FIG. 1 illustrates an issue with a conventional IMS 50 relating to the presence of radial variations in the electric field in the drift tube. The electric field lines are shown in FIG. 1. The drift field becomes progressively less homogeneous according to a distance from a main axis (central axis) of the drift tube. Any inhomogeneity in the electric field will cause a drift delay relative to an ion which experiences a perfectly uniform field. Field equipotential values are relatively straight near the main axis of the tube but become more distorted as the distance from the main axis increases. As a result, ions of identical mobility values moving near the edge of the drift tube will have a drift time different from that of ions moving near the main axis. This causes broadening of IMS peaks and therefore loss of resolving power. The greater the inhomogeneity in the electric field, the greater the difference in drift time and therefore the broader the IMS peak.
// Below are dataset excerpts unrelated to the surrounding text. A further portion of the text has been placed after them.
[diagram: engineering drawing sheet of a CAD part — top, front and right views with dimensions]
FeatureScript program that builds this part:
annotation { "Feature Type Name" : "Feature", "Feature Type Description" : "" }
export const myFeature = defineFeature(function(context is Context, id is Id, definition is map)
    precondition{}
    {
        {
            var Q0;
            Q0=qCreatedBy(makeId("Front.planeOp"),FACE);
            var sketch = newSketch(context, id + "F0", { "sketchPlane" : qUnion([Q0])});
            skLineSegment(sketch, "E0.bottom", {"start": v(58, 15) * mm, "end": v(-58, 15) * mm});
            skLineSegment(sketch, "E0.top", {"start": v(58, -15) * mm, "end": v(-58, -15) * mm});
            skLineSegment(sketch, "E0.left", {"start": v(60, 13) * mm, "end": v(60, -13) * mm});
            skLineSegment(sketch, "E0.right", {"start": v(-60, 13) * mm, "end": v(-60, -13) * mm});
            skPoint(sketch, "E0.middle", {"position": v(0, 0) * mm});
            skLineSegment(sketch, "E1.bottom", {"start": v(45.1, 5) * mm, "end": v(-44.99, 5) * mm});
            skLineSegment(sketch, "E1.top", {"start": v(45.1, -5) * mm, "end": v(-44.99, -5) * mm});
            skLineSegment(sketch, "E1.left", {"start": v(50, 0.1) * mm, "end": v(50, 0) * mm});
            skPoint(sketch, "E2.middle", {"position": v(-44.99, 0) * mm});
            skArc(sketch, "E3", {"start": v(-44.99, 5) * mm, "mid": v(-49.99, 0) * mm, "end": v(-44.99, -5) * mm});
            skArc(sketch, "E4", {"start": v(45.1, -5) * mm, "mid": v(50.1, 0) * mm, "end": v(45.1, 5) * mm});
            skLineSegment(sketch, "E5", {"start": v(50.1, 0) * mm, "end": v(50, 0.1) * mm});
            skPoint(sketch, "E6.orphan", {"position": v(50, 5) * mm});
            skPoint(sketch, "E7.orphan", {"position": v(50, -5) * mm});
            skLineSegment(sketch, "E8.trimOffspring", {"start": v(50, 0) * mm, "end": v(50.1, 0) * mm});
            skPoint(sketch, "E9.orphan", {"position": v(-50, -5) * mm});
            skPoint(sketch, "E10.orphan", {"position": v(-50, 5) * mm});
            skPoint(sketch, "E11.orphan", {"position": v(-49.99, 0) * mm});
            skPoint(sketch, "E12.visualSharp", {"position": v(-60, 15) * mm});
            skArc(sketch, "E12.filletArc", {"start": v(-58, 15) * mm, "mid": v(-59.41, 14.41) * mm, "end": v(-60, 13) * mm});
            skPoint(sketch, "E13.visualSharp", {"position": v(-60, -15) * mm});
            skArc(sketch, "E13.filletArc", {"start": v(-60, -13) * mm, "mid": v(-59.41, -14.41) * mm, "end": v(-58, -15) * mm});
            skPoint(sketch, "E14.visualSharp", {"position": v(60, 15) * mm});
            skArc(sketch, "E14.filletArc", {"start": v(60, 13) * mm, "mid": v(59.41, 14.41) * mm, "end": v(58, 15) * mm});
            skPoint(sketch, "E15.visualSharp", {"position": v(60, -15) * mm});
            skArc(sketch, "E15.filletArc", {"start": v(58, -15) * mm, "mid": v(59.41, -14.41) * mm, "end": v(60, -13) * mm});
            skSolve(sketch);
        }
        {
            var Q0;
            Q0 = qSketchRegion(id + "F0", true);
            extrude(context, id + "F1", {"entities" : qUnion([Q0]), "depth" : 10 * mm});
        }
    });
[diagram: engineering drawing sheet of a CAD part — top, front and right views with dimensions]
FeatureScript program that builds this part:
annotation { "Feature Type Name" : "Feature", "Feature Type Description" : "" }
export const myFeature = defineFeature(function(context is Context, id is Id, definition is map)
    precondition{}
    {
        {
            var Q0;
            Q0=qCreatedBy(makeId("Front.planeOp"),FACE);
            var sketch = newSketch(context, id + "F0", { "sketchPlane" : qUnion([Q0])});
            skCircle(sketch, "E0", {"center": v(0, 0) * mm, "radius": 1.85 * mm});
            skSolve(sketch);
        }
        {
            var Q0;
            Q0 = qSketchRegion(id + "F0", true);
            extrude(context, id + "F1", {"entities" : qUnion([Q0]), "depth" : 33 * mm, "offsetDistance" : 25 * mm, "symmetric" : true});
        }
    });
Field distortions are also observed near the detector.
The distortion may be addressed by using a detector plate that is significantly smaller in diameter than the diameter of the drift tube. Although this improves resolving power of the IMS, using a relatively small diameter detector reduces sensitivity of the IMS by collecting fewer ions. The diameter of the collector plate for an IMS is a trade-off between resolution and sensitivity; the collector plate is small enough to collect only ions near the main axis but large enough to collect as many ions as possible in order to achieve good sensitivity.
In addition, for stand-alone IMS instruments, a charge is induced in the collector by the cloud of ions near the collector. The charge, when integrated over time, corresponds to a so called mirror current. The mirror current is undesirable because it leads to reduced resolving power by artificially broadening the detected width of the ion signals. The mirror current in an IMS may be addressed using an aperture grid (AG), which is a metal mesh placed at a distance 0.3 to 3 mm from the collector and biased with a voltage to act as an electrical shield. The AG prevents induced current flow in the detector caused by the approach of the cloud of ions. However, while the AG provides a solution to the mirror current problem, use of the AG reduces instrument sensitivity because many ions are annihilated when striking the wires of the mesh. In order to minimize ions losses, the mesh may be designed for high transparency using very thin wire. This makes the mesh relatively fragile and subject to distortions and damage due to vibrations and shock encountered by IMS instruments used in the field.
Accordingly, it is desirable to provide advantageous and efficient techniques that address the relatively small diameter used for the collector plate as well as eliminating the need for an aperture grid.